» **EXERCISE**
Line by line, transcribe the data below exactly and pass over the images.

#### THE DATA ####

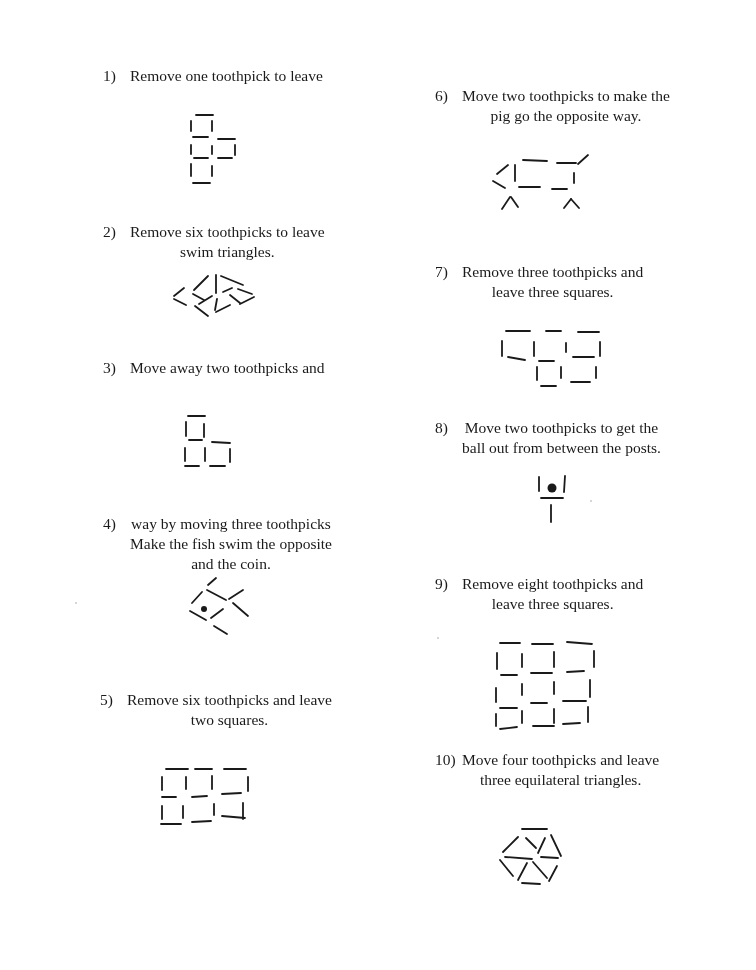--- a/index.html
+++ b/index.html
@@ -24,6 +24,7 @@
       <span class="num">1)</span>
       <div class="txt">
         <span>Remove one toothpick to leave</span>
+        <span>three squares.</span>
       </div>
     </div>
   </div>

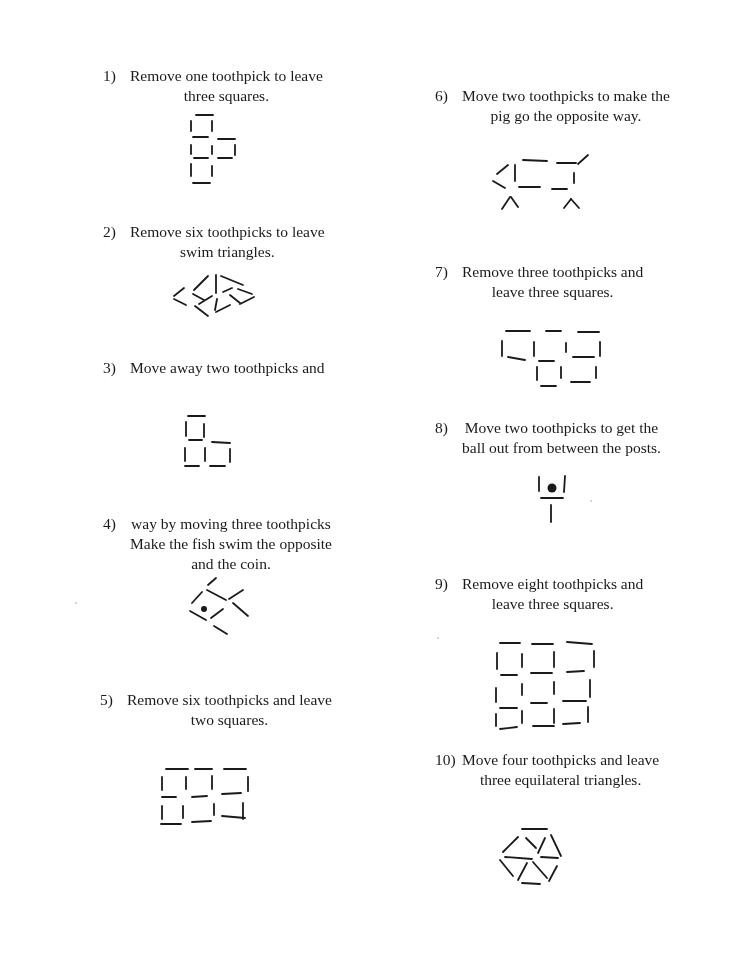--- a/index.html
+++ b/index.html
@@ -41,7 +41,7 @@
     <div class="q" style="left: 103px; top: 358px;">
       <span class="num">3)</span>
       <div class="txt">
-        <span>Move away two toothpicks and</span>
+        <span>Take four two toothpicks and</span>
       </div>
     </div>
   </div>

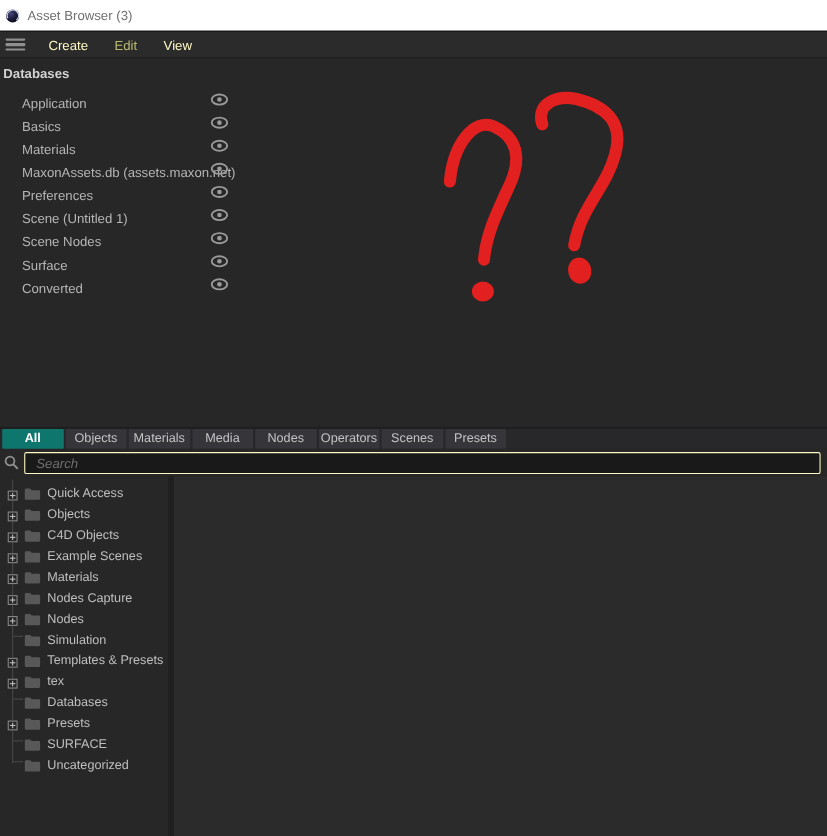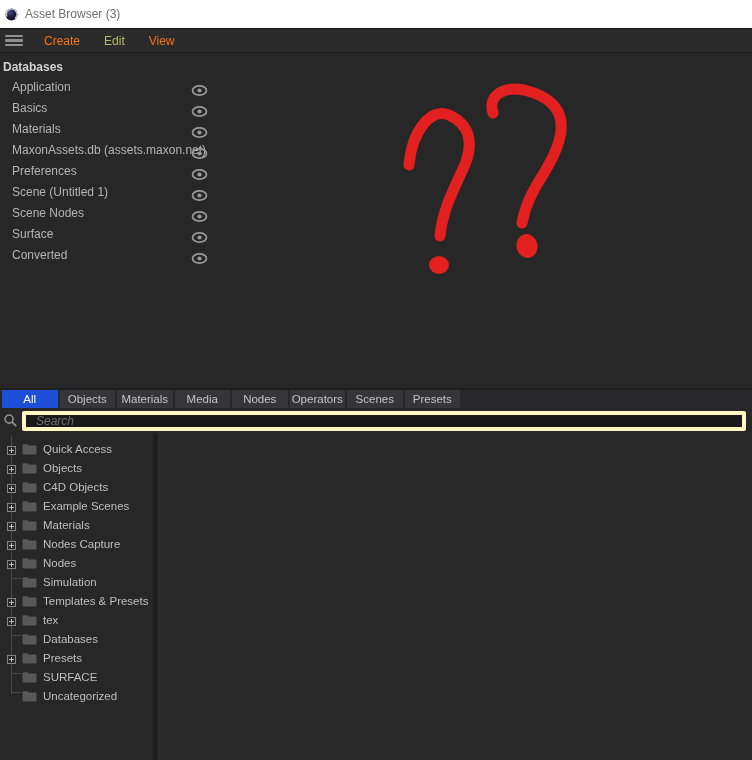--- a/index.html
+++ b/index.html
@@ -26,7 +26,7 @@
   .hamburger { width:18px; height:12px; margin:0 9px 0 5px;
     display:flex; flex-direction:column; justify-content:space-between; cursor:pointer; }
   .hamburger span { display:block; height:2.4px; background:#909090; border-radius:1px; }
-  .menu-item { font-size:12px; color:#f97316; padding:4px 12px; cursor:default; }
+  .menu-item { font-size:12px; color:#fef9c3; padding:4px 12px; cursor:default; }
   .menu-item.accent { color:#b9b96e; }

####

» **ANSWER BOX**
--- a/index.html
+++ b/index.html
@@ -24,6 +24,7 @@
       <span class="num">1)</span>
       <div class="txt">
         <span>Remove one toothpick to leave</span>
+        <span>three squares.</span>
       </div>
     </div>
   </div>

--- a/index.html
+++ b/index.html
@@ -41,7 +41,7 @@
     <div class="q" style="left: 103px; top: 358px;">
       <span class="num">3)</span>
       <div class="txt">
-        <span>Move away two toothpicks and</span>
+        <span>Take four two toothpicks and</span>
       </div>
     </div>
   </div>

--- a/index.html
+++ b/index.html
@@ -26,7 +26,7 @@
   .hamburger { width:18px; height:12px; margin:0 9px 0 5px;
     display:flex; flex-direction:column; justify-content:space-between; cursor:pointer; }
   .hamburger span { display:block; height:2.4px; background:#909090; border-radius:1px; }
-  .menu-item { font-size:12px; color:#f97316; padding:4px 12px; cursor:default; }
+  .menu-item { font-size:12px; color:#fef9c3; padding:4px 12px; cursor:default; }
   .menu-item.accent { color:#b9b96e; }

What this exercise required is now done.